Councilman Frank DiCicco said that soda lobbyists have offered to give $10 million over two years to the Philadelphia-based Pew Charitable Trusts to fund health and wellness initiatives for the city. That is, if Pew, which isn't in the habit of teaming up with industry, would even want the money. In an emailed statement, Rebecca Rimel, Pew's president, said: "Given that the proposed tax on sugary drinks is an active issue before the City Council, it is inappropriate for The Pew Charitable Trusts to comment or play a role."
The move, which some might recognize as a bribe, demonstrates just how much the soda industry fears any attempt to tax its product.
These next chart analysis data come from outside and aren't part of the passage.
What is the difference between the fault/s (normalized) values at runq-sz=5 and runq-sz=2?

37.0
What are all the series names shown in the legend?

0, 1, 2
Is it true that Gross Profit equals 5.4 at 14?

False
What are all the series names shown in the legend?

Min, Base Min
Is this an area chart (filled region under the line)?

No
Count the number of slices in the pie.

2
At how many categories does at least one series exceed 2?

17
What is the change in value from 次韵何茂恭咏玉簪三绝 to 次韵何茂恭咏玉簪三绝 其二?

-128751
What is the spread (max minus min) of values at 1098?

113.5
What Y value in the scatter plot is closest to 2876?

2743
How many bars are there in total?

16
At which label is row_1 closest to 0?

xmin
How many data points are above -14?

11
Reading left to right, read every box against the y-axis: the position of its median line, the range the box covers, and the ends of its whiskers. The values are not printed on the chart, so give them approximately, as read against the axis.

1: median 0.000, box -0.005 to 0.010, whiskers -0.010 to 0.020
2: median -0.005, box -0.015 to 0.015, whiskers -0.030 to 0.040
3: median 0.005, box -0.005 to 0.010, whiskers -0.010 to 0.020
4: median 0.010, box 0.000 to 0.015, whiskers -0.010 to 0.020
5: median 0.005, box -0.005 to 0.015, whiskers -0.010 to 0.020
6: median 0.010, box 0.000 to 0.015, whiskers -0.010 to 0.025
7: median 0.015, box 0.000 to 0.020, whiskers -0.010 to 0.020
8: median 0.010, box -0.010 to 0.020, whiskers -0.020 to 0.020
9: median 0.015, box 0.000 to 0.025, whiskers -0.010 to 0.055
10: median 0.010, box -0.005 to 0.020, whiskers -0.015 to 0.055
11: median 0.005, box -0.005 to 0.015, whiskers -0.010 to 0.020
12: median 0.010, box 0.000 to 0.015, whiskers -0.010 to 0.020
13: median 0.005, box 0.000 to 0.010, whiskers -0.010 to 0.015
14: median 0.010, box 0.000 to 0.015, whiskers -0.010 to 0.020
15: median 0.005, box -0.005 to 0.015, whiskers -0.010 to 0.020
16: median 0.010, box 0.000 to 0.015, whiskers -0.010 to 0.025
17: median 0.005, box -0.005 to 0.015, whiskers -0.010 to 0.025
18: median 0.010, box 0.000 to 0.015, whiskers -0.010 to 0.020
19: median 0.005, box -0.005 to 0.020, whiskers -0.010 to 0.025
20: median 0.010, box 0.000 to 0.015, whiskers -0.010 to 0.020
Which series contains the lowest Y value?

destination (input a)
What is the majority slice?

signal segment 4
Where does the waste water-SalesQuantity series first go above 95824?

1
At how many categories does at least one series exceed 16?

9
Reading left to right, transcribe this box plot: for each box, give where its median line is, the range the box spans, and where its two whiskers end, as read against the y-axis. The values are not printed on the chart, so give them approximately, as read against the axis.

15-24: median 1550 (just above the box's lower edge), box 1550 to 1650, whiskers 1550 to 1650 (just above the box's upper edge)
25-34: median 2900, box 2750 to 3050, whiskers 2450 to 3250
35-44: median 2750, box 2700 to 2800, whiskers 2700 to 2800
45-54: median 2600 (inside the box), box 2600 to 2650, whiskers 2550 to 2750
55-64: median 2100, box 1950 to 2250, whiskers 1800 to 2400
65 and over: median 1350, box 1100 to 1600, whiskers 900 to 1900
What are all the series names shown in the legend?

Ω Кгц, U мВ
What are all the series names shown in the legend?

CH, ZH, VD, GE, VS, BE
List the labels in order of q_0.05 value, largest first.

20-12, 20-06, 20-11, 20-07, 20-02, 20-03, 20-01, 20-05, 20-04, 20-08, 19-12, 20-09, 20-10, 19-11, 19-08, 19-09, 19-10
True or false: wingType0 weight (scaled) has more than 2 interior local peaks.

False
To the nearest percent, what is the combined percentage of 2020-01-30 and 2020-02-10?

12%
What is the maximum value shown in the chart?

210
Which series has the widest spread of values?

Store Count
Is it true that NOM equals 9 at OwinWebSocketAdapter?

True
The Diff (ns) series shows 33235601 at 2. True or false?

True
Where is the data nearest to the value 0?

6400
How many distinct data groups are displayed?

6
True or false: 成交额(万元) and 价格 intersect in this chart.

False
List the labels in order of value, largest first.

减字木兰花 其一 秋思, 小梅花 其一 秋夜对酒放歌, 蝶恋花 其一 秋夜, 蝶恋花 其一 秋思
Whenever a cash-strapped state or municipality floats the idea of a tax on sugar-sweetened beverages, the American Beverage Association, which is leading the fight, marshals small armies of local support -- bottling company executives and their employees, distributors, convenience store owners and even the Teamsters, who drive the trucks full of Coke and Pepsi.
One public hearing in Philadelphia last month featured a line-up of nine speakers from the Philadelphia Coca-Cola Bottling Company, the Pepsi Bottling Group and others who would stand to lose financially if a soda tax went through.
The fight in Philadelphia has been particularly rancorous because Mayor Michael Nutter had originally proposed a 2 cents per ounce tax on all sugar sweetened beverages, which would make it the highest in the nation.
The measure, which Nutter has since knocked down to 1/2 cent per ounce, failed in a preliminary budget vote last Thursday, but there's still a chance, though slim, that it could be included in a final vote later this week. It's unclear what role the ABA's promise of millions of dollars played in swaying council members to vote against the tax.
On some level, the $10 million offer is an attempt to call the mayor's bluff. The ABA maintains that, despite the rhetoric of elected officials about wanting to curb obesity, soda taxes are all about filling up public coffers. Larry Young, CEO of Dr. Pepper Snapple (DPS) and chairman of the ABA, told analysts at a Goldman Sachs conference last week, "You say it's for obesity. Come on, it's to fill a budget deficit."
And in fact, Nutter was hoping the tax would raise $77 million to help plug a $150 million gap in the fiscal year that begins July 1. But $20 million of that -- double the ABA's donation -- would go to obesity prevention programs.